Categories: Health/Medicine

Enhancing Cardiovascular Nutrition Guidance with Retrieval-Augmented LLMs: A Cross-Sectional Evaluation

Enhancing Cardiovascular Nutrition Guidance with Retrieval-Augmented LLMs: A Cross-Sectional Evaluation

Introduction

As digital health tools proliferate, large language models (LLMs) and retrieval-augmented generation (RAG) offer promise for delivering accessible, guideline-based nutrition information aimed at preventing cardiovascular disease (CVD). This cross-sectional study investigates how different model architectures perform in providing nutrition guidance aligned with American Heart Association (AHA) recommendations, and whether grounding LLMs in vetted guidelines via RAG can reduce misinformation and potential harm.

Study Rationale

LLMs trained on vast, heterogeneous sources may generate reliable advice, yet they can also reproduce unverified, sometimes misleading content. Grounding responses in external reference materials through RAG helps ensure that generated guidance remains anchored to evidence-based sources. Prior work hints at variability in performance across domains, with controlled, domain-specific systems showing improved consistency and safety. This study extends that work to CV nutrition, a field where precise guidance matters for prevention strategies.

Methods in Brief

Guidelines from the AHA were used as the benchmark for CV dietary recommendations. A dietitian specializing in preventive cardiology developed 30 nutrition questions spanning cooking practices, dietary patterns, and nutrient specifics relevant to heart health. The study compared one RAG-enhanced Llama 3 model (Llama 3+RAG) against three off-the-shelf models: OpenAI’s GPT-4o, Perplexity AI, and Meta AI’s Llama 3-70B. Each model answered questions three times using standardized prompts, and expert reviewers evaluated responses for reliability, harm, guideline adherence, readability, and overall appropriateness. A 15,074-word knowledge base grounded the RAG system, drawing from the AHA 2021 dietary statements and related resources, with citations formatted to enable traceability.
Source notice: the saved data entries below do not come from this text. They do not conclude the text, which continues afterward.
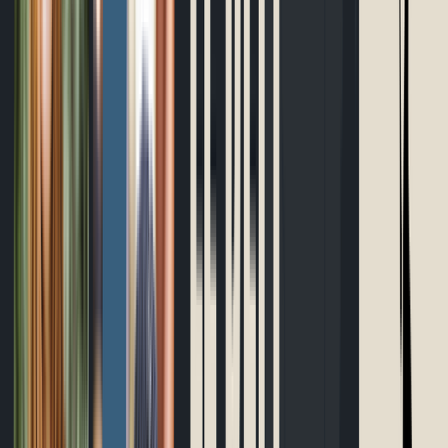
Outils gratuits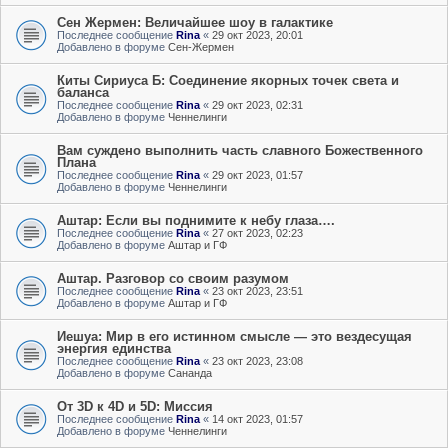
Сен Жермен: Величайшее шоу в галактике
Последнее сообщение
Rina
«
29 окт 2023, 20:01
Добавлено в форуме
Сен-Жермен
Киты Сириуса Б: Соединение якорных точек света и
баланса
Последнее сообщение
Rina
«
29 окт 2023, 02:31
Добавлено в форуме
Ченнелинги
Вам суждено выполнить часть славного Божественного
Плана
Последнее сообщение
Rina
«
29 окт 2023, 01:57
Добавлено в форуме
Ченнелинги
Аштар: Если вы поднимите к небу глаза….
Последнее сообщение
Rina
«
27 окт 2023, 02:23
Добавлено в форуме
Аштар и ГФ
Аштар. Разговор со своим разумом
Последнее сообщение
Rina
«
23 окт 2023, 23:51
Добавлено в форуме
Аштар и ГФ
Иешуа: Мир в его истинном смысле — это вездесущая
энергия единства
Последнее сообщение
Rina
«
23 окт 2023, 23:08
Добавлено в форуме
Сананда
От 3D к 4D и 5D: Миссия
Последнее сообщение
Rina
«
14 окт 2023, 01:57
Добавлено в форуме
Ченнелинги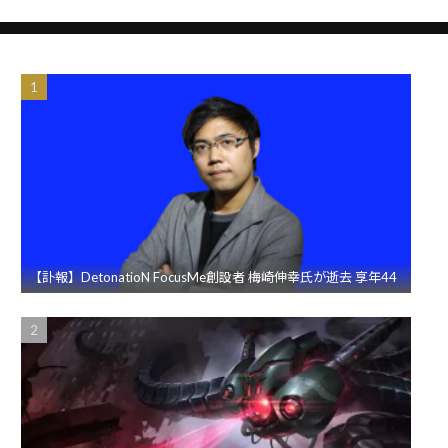
【訃報】DetonatioN FocusMe創設者 梅崎伸幸氏が逝去 享年44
What Was Grounded in Guidelines?

The knowledge base was constructed from AHA sources and high-quality educational materials to explicitly map guidance for topics such as sodium limits, recommended fat types, protein intake, beverages, and meal patterns. The RAG framework used a vector database to retrieve the five most relevant knowledge chunks per query, reinforcing the model’s outputs with source material and formal citations. Temperature settings were tuned to balance factual fidelity with conversational clarity, seeking an optimal middle ground between strict guideline adherence and user-friendly explanations.

Key Findings

The RAG-enhanced Llama 3 model consistently outperformed off-the-shelf models in reliability, guideline adherence, and safety. It showed fewer inappropriate or harmful responses and demonstrated the most credible alignment with AHA recommendations. Readability, while strong in the commercial models, lagged in the RAG-enhanced system due to more formal, guideline-focused language. Importantly, no harmful outputs were observed from the Llama 3+RAG model, whereas some off-the-shelf models produced prescriptive, potentially risky advice or misrepresented guidelines.

Implications for Practice

For health systems considering AI-assisted nutrition guidance, RAG-enhanced models grounded in evidence-based CV nutrition guidelines offer a safer, more trustworthy option than generic LLMs. The study underlines the need for robust citation verification and transparency around sources to prevent citation hallucinations. Moreover, it highlights a critical trade-off: higher guideline fidelity may come with reduced readability. Tiered information delivery—coupling plain-language summaries with detailed guideline language—could address diverse user needs and health literacy levels.

Limitations and Future Directions

Limitations include evaluating a limited set of models at a single time point and relying on qualitative expert assessments. Future work should expand model comparisons, incorporate longitudinal evaluations to monitor drift, and involve patient testing to assess comprehension and behavior change. The integration of end-user feedback, clinician workflows, and governance frameworks will be essential as AI tools transition toward routine clinical use.

Conclusion

Our cross-sectional study demonstrates that a RAG-enhanced Llama 3 model, fine-tuned to CV dietary guidelines, delivers more guideline-adherent, reliable nutrition guidance for CVD prevention compared with several off-the-shelf LLMs. While readability lags slightly behind, the potential for safer, evidence-based AI-driven nutrition support in cardiovascular health remains compelling, warranting further development and careful clinical integration.